## ACTION ITEM
Rewrite each listing with "Capture Range" changed to "Attack Range" and everything else kept the same.

## Source data

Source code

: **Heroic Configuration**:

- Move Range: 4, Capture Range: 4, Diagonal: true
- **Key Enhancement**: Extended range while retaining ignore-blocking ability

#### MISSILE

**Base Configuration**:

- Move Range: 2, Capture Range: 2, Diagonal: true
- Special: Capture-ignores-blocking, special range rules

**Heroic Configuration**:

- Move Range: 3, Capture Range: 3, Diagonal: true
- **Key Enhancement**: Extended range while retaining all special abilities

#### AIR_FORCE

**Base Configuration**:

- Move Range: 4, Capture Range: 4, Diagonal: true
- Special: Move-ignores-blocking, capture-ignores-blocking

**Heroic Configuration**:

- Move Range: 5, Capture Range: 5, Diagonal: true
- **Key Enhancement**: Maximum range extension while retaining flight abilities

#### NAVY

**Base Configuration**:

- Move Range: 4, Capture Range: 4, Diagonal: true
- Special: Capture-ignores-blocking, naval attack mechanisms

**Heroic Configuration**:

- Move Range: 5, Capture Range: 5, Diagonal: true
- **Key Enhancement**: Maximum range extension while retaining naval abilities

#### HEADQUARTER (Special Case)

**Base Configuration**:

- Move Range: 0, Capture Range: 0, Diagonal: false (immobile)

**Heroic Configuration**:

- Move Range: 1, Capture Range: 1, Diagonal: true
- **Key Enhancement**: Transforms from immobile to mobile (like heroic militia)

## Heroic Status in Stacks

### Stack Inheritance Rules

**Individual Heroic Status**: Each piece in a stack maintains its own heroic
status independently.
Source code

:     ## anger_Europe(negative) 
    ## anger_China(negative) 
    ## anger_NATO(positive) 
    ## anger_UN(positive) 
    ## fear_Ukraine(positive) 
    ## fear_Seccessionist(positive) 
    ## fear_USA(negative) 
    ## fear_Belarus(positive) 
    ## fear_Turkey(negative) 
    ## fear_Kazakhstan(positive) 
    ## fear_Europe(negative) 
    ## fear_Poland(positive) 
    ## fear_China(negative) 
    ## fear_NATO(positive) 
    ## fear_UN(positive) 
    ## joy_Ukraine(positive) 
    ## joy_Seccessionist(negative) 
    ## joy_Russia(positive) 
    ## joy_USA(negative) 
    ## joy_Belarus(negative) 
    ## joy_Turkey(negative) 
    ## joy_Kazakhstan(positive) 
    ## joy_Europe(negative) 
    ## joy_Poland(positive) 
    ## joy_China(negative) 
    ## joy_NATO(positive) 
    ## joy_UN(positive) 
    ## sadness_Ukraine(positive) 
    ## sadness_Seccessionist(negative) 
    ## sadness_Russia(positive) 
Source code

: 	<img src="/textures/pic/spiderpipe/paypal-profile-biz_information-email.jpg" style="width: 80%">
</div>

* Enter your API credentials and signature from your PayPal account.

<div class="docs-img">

## RESPONSE TO THE TASK
Source code

: **Heroic Configuration**:

- Move Range: 4, Attack Range: 4, Diagonal: true
- **Key Enhancement**: Extended range while retaining ignore-blocking ability

#### MISSILE

**Base Configuration**:

- Move Range: 2, Attack Range: 2, Diagonal: true
- Special: Capture-ignores-blocking, special range rules

**Heroic Configuration**:

- Move Range: 3, Attack Range: 3, Diagonal: true
- **Key Enhancement**: Extended range while retaining all special abilities

#### AIR_FORCE

**Base Configuration**:

- Move Range: 4, Attack Range: 4, Diagonal: true
- Special: Move-ignores-blocking, capture-ignores-blocking

**Heroic Configuration**:

- Move Range: 5, Attack Range: 5, Diagonal: true
- **Key Enhancement**: Maximum range extension while retaining flight abilities

#### NAVY

**Base Configuration**:

- Move Range: 4, Attack Range: 4, Diagonal: true
- Special: Capture-ignores-blocking, naval attack mechanisms

**Heroic Configuration**:

- Move Range: 5, Attack Range: 5, Diagonal: true
- **Key Enhancement**: Maximum range extension while retaining naval abilities

#### HEADQUARTER (Special Case)

**Base Configuration**:

- Move Range: 0, Attack Range: 0, Diagonal: false (immobile)

**Heroic Configuration**:

- Move Range: 1, Attack Range: 1, Diagonal: true
- **Key Enhancement**: Transforms from immobile to mobile (like heroic militia)

## Heroic Status in Stacks

### Stack Inheritance Rules

**Individual Heroic Status**: Each piece in a stack maintains its own heroic
status independently.
Source code

:     ## anger_Europe(negative) 
    ## anger_China(negative) 
    ## anger_NATO(positive) 
    ## anger_UN(positive) 
    ## fear_Ukraine(positive) 
    ## fear_Seccessionist(positive) 
    ## fear_USA(negative) 
    ## fear_Belarus(positive) 
    ## fear_Turkey(negative) 
    ## fear_Kazakhstan(positive) 
    ## fear_Europe(negative) 
    ## fear_Poland(positive) 
    ## fear_China(negative) 
    ## fear_NATO(positive) 
    ## fear_UN(positive) 
    ## joy_Ukraine(positive) 
    ## joy_Seccessionist(negative) 
    ## joy_Russia(positive) 
    ## joy_USA(negative) 
    ## joy_Belarus(negative) 
    ## joy_Turkey(negative) 
    ## joy_Kazakhstan(positive) 
    ## joy_Europe(negative) 
    ## joy_Poland(positive) 
    ## joy_China(negative) 
    ## joy_NATO(positive) 
    ## joy_UN(positive) 
    ## sadness_Ukraine(positive) 
    ## sadness_Seccessionist(negative) 
    ## sadness_Russia(positive) 
Source code

: 	<img src="/textures/pic/spiderpipe/paypal-profile-biz_information-email.jpg" style="width: 80%">
</div>

* Enter your API credentials and signature from your PayPal account.

<div class="docs-img">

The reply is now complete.